_Tujuan_. Salin persis seluruh bagian berita tentang sosialisasi politik di masjid di bawah ini, mulai dari "Menurutnya UU Pemilu" hingga "kampanye disebut sosialisasi.".

+++ Teks Bacaan +++

MAKASSAR, PIJARNEWS.COM — Sosialisasi politik di rumah ibadah seperti masjid menuai ragam pro dan kontra, namun beberapa kalangan di Sulsel membolehkan hal tersebut.
Seperti dikemukakan mantan Ketua Bawaslu Sulsel, Laode Arumahi menilai bahwa tempat ibadah khususnya masjid dapat dijadikan lokasi untuk melakukan sosialisasi politik bagi para partai termasuk para caleg. Laode berdalih, ketentuan terkait sosialisasi politik bagi partai dan calon tidak masuk dalam ketentuan UU pemilu.
Menurutnya UU Pemilu hanya ada ketentuan larangan terhadap pelaksanaan kampanye di tempat-tempat ibadah.
Baginya selain dari pelaksanaan kampanye bagi partai dan calon itu dibolehkan dan sah-sah saja. “Saya bicara aturannya, yang diatur di UU itu larangan kampanye di tempat ibadah, berarti kalau bukan kampanye boleh, begitu logikanya,” ujarnya.
Ia menilai, kampanye itu ada tahapan-tahapannya dan ada ketentuan waktu kampanye dilarang dan diperbolehkan. Maka apabila di luar masa kampanye disebut sosialisasi.
Katanya, diskusi atau perbincangan mengenai memilih pemimpin, ciri-ciri pemimpin itu tidak salah jika dilakukan di masjid.
“Misalnya pengurus masjid memfasilitasi sosialisasi untuk semua parpol ya saya kira juga itu menurut saya tidak ada masalah meskipun silakan diperdebatkan,” bebernya.
Pengamat Politik dari Universitas Hasanuddin Andi Ali Armunanto sependapat dengan Arumahi. Ia menegaskan tidak ada aturan yang melarang berkampanye di masjid apabila telah sesuai dengan tahapan-tahapan yang diatur oleh KPU.
“Jadi di luar itu (tahapan kampanye) dianggap sosialisasi dan dianggap wajar saat ini belum tahapan pemilu jadi ajakan (pilih saya) itu bisa dilakukan,” imbuhnya ketika dihubungi pada, Senin (19/6/2023).

+++ Entri Data +++

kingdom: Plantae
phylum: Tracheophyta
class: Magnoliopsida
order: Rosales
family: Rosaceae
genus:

+++

_Jawaban_.
Menurutnya UU Pemilu hanya ada ketentuan larangan terhadap pelaksanaan kampanye di tempat-tempat ibadah.
Baginya selain dari pelaksanaan kampanye bagi partai dan calon itu dibolehkan dan sah-sah saja. “Saya bicara aturannya, yang diatur di UU itu larangan kampanye di tempat ibadah, berarti kalau bukan kampanye boleh, begitu logikanya,” ujarnya.
Ia menilai, kampanye itu ada tahapan-tahapannya dan ada ketentuan waktu kampanye dilarang dan diperbolehkan. Maka apabila di luar masa kampanye disebut sosialisasi.